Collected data
--*--

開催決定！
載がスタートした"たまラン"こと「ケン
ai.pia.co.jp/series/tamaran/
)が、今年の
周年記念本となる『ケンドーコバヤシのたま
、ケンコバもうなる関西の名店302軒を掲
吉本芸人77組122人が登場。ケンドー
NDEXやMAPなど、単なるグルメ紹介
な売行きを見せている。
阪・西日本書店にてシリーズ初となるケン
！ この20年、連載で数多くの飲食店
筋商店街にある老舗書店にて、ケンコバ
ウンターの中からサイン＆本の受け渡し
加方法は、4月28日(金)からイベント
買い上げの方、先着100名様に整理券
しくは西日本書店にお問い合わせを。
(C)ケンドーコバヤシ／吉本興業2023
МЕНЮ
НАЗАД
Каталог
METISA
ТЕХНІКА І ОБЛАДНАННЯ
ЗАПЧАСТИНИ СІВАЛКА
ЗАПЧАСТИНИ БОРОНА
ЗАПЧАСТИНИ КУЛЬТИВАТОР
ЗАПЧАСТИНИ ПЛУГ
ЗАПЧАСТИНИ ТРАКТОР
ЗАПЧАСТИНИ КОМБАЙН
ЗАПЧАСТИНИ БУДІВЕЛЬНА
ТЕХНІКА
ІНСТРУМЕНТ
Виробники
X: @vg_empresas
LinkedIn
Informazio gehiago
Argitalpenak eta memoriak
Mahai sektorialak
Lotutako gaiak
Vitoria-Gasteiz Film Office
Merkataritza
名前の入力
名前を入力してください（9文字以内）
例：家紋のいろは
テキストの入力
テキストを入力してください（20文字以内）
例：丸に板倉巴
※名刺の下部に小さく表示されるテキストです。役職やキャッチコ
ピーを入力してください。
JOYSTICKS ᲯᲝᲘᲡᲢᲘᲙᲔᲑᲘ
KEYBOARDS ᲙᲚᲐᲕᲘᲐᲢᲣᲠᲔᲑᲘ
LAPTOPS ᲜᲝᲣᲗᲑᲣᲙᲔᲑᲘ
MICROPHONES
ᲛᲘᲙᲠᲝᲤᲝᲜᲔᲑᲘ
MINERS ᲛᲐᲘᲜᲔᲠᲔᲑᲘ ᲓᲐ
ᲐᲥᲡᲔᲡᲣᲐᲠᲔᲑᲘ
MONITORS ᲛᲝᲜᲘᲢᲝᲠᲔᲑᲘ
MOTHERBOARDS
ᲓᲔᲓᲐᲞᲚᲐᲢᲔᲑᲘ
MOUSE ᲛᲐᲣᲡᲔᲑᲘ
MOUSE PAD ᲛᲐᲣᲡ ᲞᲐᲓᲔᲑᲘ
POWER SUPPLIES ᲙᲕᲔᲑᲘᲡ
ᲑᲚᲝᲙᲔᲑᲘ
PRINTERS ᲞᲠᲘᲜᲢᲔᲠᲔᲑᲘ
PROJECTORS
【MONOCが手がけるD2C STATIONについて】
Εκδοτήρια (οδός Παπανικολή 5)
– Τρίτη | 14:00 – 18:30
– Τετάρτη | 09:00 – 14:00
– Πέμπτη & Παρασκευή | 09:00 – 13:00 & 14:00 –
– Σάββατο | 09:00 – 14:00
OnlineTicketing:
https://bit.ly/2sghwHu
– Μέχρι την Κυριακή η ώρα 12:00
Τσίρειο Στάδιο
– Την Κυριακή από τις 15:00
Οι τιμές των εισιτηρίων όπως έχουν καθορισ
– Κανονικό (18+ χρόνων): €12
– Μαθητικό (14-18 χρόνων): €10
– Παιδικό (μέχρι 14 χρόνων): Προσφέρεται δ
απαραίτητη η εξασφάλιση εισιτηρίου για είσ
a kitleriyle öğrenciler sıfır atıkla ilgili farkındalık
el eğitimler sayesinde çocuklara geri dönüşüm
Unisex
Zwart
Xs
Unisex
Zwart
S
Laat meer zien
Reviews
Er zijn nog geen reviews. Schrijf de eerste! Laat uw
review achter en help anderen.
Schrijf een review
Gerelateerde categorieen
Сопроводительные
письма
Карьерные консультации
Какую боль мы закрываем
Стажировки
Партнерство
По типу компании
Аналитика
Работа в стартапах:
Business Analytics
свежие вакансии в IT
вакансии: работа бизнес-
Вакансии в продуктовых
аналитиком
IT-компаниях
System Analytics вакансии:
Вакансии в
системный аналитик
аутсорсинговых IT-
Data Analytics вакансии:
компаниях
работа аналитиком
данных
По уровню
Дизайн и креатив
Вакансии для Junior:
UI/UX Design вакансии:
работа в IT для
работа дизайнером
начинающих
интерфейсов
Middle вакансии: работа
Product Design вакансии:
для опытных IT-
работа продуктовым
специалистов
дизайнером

--*--

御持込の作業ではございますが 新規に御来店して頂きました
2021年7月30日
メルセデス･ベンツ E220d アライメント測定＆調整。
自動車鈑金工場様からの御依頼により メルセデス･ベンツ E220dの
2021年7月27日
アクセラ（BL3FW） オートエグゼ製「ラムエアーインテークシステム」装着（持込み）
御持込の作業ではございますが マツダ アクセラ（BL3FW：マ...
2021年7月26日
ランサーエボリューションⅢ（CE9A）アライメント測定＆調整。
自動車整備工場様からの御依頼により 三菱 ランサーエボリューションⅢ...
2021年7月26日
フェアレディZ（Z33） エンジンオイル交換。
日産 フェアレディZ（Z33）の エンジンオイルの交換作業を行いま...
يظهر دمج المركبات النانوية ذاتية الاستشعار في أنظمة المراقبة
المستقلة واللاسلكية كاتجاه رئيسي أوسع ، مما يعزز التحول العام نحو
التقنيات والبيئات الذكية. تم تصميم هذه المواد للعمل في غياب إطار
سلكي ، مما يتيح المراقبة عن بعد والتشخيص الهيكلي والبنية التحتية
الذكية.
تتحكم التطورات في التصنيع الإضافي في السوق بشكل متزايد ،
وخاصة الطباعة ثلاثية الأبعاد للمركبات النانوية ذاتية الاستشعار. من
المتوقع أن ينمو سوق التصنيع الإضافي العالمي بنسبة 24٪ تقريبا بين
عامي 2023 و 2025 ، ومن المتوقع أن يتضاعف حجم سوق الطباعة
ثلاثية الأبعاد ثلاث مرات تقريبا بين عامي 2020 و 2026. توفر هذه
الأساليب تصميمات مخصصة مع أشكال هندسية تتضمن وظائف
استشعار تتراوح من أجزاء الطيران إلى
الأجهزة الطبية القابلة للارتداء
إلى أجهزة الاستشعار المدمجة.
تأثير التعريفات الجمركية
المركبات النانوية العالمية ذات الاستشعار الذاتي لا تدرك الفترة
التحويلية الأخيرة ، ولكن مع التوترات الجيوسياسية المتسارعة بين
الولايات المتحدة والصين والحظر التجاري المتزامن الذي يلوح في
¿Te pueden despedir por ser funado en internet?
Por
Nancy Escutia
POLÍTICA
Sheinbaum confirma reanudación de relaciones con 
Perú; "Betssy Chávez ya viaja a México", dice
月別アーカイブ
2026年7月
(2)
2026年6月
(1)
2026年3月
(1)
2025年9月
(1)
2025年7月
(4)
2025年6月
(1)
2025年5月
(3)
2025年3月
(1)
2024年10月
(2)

--*--

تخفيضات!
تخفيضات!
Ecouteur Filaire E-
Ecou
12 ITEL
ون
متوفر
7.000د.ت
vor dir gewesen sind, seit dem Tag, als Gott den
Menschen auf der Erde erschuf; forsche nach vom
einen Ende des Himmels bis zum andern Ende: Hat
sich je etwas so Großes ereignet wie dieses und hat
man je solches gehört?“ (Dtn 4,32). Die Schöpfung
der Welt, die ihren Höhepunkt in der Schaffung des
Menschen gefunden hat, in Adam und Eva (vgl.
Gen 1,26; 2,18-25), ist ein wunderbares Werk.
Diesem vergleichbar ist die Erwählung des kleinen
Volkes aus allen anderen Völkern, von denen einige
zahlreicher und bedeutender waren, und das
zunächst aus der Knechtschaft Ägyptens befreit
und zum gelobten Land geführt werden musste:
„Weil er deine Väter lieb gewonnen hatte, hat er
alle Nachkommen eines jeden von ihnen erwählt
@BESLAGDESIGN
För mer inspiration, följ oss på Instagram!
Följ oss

--*--

■ **Activity**
Copy every line from the entries that contains the word "アライメント測定".

■ **Reply to the task**
メルセデス･ベンツ E220d アライメント測定＆調整。
ランサーエボリューションⅢ（CE9A）アライメント測定＆調整。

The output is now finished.